What this task involves:
Output every line of the following data verbatim, without changing, adding, or omitting anything.

Source data:

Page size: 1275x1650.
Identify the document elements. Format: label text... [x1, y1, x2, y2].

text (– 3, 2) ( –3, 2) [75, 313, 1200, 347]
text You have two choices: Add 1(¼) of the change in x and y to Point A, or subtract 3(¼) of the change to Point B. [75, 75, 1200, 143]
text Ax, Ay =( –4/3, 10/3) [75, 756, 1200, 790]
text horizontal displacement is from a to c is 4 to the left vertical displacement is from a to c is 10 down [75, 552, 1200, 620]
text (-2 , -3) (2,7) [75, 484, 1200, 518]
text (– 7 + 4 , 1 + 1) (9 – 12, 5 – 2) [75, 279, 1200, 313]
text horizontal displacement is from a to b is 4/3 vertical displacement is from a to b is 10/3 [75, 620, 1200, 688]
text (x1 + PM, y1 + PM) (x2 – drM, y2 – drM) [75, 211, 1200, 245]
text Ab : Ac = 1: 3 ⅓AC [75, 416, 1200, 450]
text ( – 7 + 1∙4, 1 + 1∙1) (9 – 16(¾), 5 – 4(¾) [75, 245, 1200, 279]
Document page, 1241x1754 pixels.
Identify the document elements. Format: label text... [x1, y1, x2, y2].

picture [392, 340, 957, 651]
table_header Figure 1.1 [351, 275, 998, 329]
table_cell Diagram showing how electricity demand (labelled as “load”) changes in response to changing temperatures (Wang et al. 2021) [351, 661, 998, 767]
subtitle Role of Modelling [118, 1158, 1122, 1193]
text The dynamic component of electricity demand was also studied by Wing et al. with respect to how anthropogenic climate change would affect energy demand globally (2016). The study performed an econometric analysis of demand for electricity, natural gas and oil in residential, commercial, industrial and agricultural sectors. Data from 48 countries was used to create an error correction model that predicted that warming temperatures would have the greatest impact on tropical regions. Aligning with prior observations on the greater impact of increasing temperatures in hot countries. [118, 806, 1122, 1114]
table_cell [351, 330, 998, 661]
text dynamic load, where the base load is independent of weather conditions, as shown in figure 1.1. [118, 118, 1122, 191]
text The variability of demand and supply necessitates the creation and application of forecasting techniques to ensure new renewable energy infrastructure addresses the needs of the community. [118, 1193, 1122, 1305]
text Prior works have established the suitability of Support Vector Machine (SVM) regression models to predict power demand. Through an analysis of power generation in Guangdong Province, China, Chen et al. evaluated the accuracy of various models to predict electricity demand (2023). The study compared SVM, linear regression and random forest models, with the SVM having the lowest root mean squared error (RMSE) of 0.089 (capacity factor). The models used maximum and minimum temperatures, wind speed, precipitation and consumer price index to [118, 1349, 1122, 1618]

The answer:
Page size: 1275x1650.
Identify the document elements. Format: label text... [x1, y1, x2, y2].

text (– 3, 2) ( –3, 2) [75, 313, 1200, 347]
text You have two choices: Add 1(¼) of the change in x and y to Point A, or subtract 3(¼) of the change to Point B. [75, 75, 1200, 143]
text Ax, Ay =( –4/3, 10/3) [75, 756, 1200, 790]
text horizontal displacement is from a to c is 4 to the left vertical displacement is from a to c is 10 down [75, 552, 1200, 620]
text (-2 , -3) (2,7) [75, 484, 1200, 518]
text (– 7 + 4 , 1 + 1) (9 – 12, 5 – 2) [75, 279, 1200, 313]
text horizontal displacement is from a to b is 4/3 vertical displacement is from a to b is 10/3 [75, 620, 1200, 688]
text (x1 + PM, y1 + PM) (x2 – drM, y2 – drM) [75, 211, 1200, 245]
text Ab : Ac = 1: 3 ⅓AC [75, 416, 1200, 450]
text ( – 7 + 1∙4, 1 + 1∙1) (9 – 16(¾), 5 – 4(¾) [75, 245, 1200, 279]
Document page, 1241x1754 pixels.
Identify the document elements. Format: label text... [x1, y1, x2, y2].

picture [392, 340, 957, 651]
table_header Figure 1.1 [351, 275, 998, 329]
table_cell Diagram showing how electricity demand (labelled as “load”) changes in response to changing temperatures (Wang et al. 2021) [351, 661, 998, 767]
subtitle Role of Modelling [118, 1158, 1122, 1193]
text The dynamic component of electricity demand was also studied by Wing et al. with respect to how anthropogenic climate change would affect energy demand globally (2016). The study performed an econometric analysis of demand for electricity, natural gas and oil in residential, commercial, industrial and agricultural sectors. Data from 48 countries was used to create an error correction model that predicted that warming temperatures would have the greatest impact on tropical regions. Aligning with prior observations on the greater impact of increasing temperatures in hot countries. [118, 806, 1122, 1114]
table_cell [351, 330, 998, 661]
text dynamic load, where the base load is independent of weather conditions, as shown in figure 1.1. [118, 118, 1122, 191]
text The variability of demand and supply necessitates the creation and application of forecasting techniques to ensure new renewable energy infrastructure addresses the needs of the community. [118, 1193, 1122, 1305]
text Prior works have established the suitability of Support Vector Machine (SVM) regression models to predict power demand. Through an analysis of power generation in Guangdong Province, China, Chen et al. evaluated the accuracy of various models to predict electricity demand (2023). The study compared SVM, linear regression and random forest models, with the SVM having the lowest root mean squared error (RMSE) of 0.089 (capacity factor). The models used maximum and minimum temperatures, wind speed, precipitation and consumer price index to [118, 1349, 1122, 1618]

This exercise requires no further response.